Pick out every line below that contains the word "obligatoire", and copy each one.
[[ TASK INPUT, beginning ]]
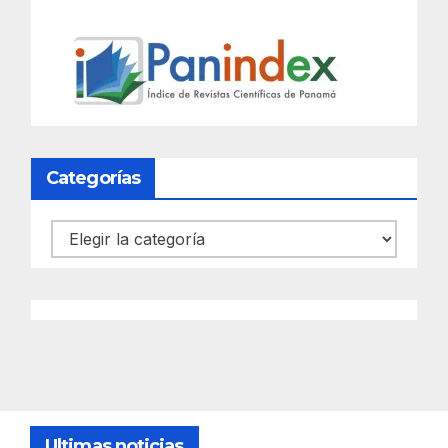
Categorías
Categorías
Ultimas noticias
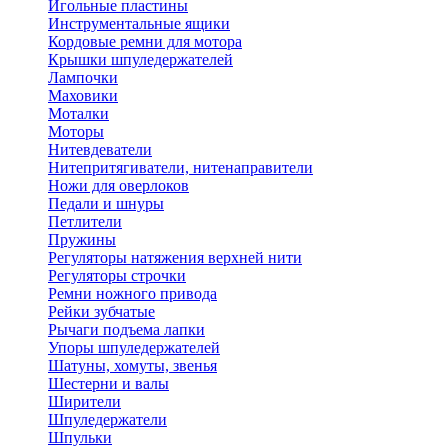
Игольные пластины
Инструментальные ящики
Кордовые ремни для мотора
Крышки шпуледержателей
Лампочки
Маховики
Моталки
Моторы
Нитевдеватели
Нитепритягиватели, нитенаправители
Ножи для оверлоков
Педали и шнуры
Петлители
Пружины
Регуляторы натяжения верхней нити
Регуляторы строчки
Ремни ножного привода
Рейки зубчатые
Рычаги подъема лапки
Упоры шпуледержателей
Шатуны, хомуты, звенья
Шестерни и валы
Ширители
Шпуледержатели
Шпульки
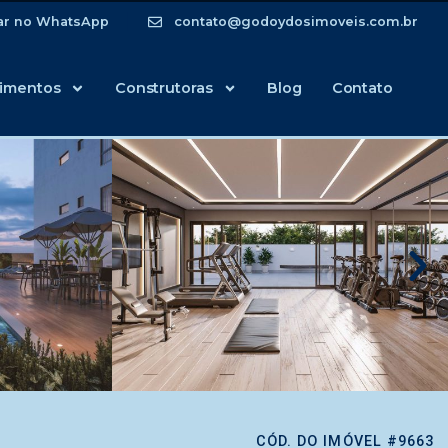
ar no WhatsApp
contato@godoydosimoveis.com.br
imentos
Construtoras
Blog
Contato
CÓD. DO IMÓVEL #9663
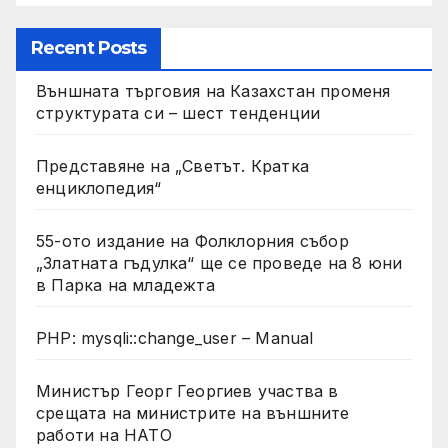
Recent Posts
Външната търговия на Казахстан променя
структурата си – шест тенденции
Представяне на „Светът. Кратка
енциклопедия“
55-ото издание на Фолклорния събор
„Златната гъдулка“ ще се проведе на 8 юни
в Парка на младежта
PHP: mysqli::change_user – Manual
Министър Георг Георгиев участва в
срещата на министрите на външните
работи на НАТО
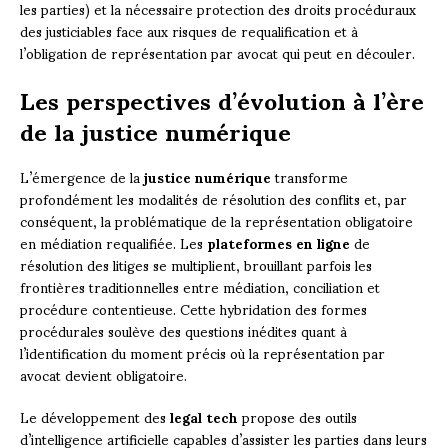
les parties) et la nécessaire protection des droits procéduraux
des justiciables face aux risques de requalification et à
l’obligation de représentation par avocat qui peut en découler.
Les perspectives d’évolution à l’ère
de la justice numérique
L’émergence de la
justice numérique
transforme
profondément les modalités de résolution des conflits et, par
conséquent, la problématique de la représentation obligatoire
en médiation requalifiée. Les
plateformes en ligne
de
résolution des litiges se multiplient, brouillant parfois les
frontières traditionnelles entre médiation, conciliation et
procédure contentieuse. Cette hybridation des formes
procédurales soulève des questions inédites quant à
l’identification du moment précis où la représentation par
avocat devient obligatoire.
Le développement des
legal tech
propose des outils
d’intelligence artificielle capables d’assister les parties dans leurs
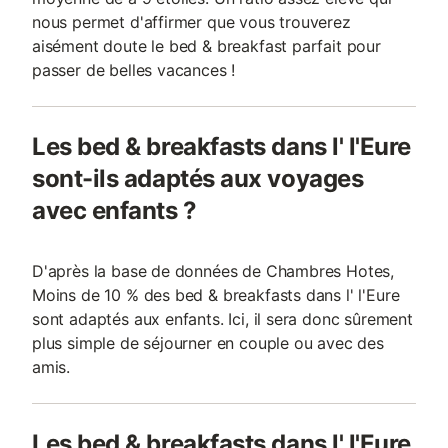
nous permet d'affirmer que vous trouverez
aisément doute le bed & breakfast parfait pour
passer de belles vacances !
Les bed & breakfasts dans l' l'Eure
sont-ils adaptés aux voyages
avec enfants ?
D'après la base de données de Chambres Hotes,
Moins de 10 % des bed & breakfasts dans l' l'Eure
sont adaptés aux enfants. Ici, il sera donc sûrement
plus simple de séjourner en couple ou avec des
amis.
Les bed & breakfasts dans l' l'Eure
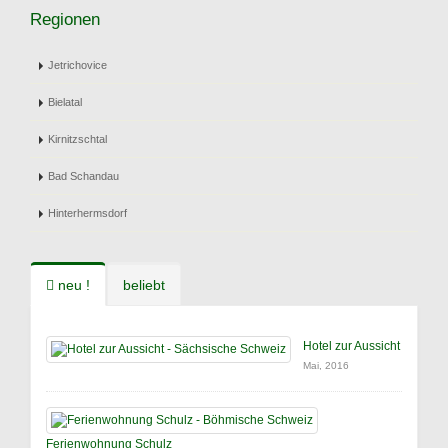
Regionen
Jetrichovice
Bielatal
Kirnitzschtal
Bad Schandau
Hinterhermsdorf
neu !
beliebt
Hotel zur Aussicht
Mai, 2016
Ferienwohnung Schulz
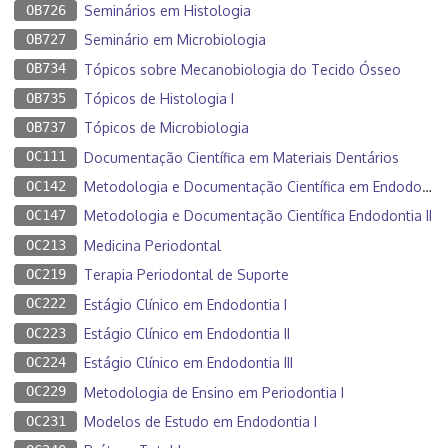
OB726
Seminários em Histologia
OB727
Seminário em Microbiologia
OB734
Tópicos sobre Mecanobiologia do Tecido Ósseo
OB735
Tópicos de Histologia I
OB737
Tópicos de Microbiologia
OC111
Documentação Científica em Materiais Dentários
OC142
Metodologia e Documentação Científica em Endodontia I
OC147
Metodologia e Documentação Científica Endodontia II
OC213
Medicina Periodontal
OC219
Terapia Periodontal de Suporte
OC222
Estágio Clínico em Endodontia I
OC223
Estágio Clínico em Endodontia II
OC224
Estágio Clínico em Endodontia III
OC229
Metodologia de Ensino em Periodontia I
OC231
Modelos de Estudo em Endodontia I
[[ TASK INPUT, end ]]
[[ TASK INPUT, beginning ]]
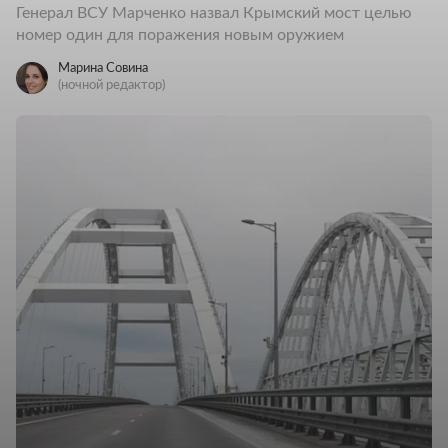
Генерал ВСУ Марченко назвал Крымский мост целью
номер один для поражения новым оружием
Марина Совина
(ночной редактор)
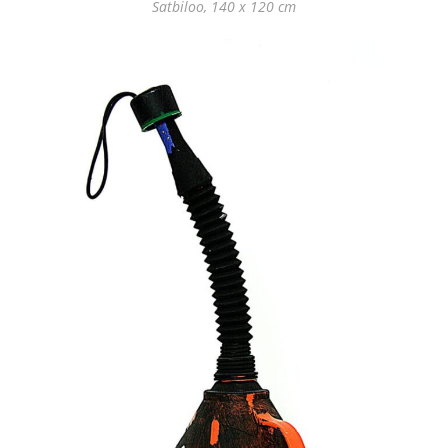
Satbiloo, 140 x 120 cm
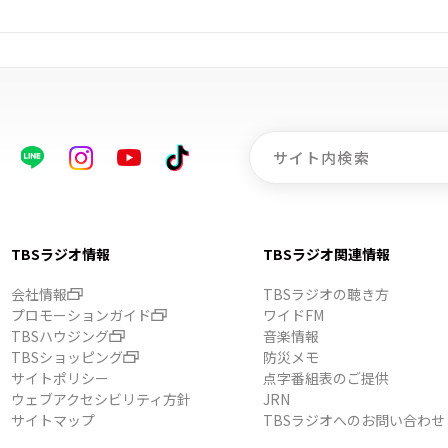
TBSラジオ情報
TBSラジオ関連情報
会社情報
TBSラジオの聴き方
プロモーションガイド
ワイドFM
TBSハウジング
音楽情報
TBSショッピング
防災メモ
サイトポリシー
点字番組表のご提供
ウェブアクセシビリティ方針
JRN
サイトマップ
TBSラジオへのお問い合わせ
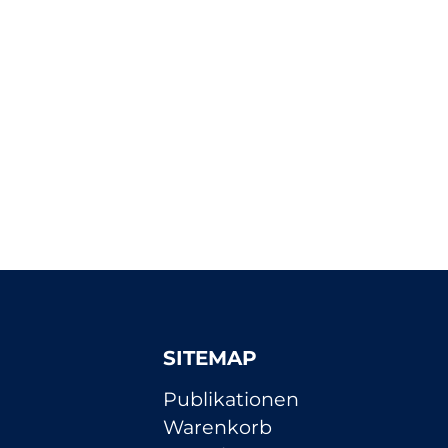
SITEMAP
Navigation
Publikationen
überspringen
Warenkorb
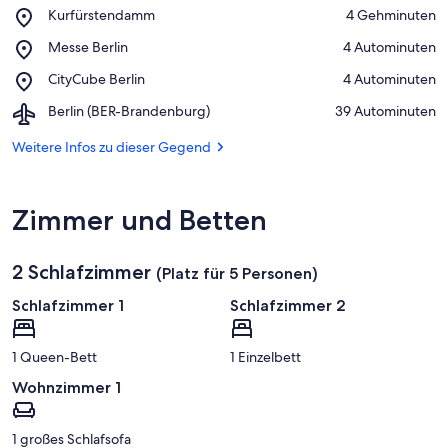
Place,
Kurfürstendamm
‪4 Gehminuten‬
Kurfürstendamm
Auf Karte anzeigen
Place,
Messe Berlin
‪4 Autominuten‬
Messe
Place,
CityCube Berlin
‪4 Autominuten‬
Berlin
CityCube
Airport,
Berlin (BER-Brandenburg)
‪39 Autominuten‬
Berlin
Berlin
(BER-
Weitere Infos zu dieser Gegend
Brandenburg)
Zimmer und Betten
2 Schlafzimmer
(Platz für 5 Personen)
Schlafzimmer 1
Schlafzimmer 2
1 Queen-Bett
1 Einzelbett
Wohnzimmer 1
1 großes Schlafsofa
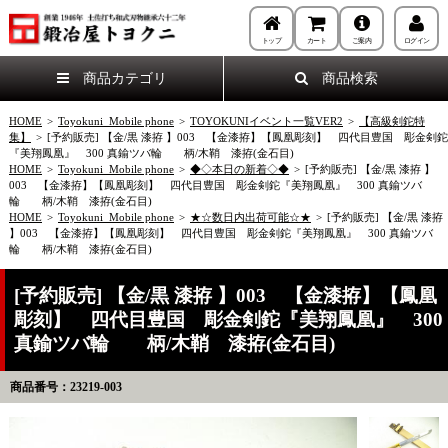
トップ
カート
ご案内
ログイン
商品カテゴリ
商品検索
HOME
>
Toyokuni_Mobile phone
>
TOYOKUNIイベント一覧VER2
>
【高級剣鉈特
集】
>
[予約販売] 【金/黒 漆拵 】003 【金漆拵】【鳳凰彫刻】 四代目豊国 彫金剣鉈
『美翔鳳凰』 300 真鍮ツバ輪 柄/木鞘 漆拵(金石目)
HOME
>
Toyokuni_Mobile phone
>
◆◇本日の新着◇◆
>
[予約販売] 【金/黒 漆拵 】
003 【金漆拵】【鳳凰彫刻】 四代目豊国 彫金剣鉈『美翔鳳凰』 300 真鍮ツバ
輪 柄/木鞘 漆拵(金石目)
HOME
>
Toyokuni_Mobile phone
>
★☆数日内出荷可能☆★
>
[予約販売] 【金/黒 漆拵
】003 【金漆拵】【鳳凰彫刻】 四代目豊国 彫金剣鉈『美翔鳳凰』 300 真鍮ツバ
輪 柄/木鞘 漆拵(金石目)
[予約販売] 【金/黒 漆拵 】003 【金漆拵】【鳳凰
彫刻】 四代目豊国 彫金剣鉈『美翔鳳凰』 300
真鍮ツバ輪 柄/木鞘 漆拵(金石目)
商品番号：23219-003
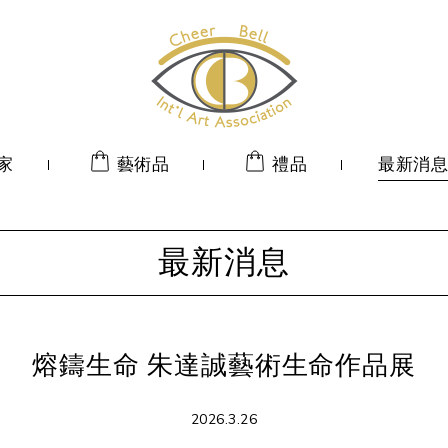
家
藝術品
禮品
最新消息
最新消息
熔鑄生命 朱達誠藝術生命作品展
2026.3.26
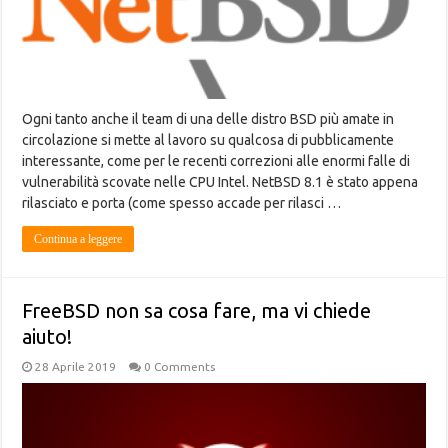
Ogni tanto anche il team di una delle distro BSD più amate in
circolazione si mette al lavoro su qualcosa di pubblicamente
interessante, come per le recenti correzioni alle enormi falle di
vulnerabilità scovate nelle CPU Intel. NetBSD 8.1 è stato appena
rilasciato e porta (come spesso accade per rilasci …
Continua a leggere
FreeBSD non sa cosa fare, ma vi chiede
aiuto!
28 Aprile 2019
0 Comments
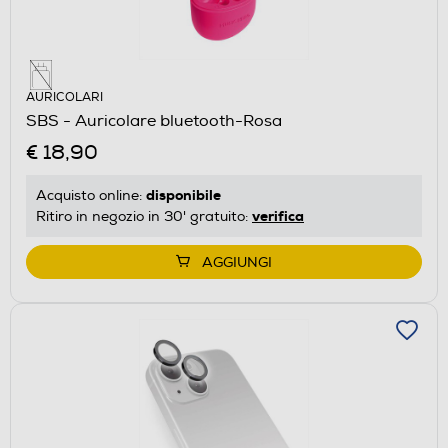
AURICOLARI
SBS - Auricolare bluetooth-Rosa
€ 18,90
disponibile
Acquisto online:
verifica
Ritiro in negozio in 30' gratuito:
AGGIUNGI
[[ TASK INPUT, end ]]
**EXERCISE ANSWER:**
conséquent, la problématique de la représentation obligatoire
avocat devient obligatoire.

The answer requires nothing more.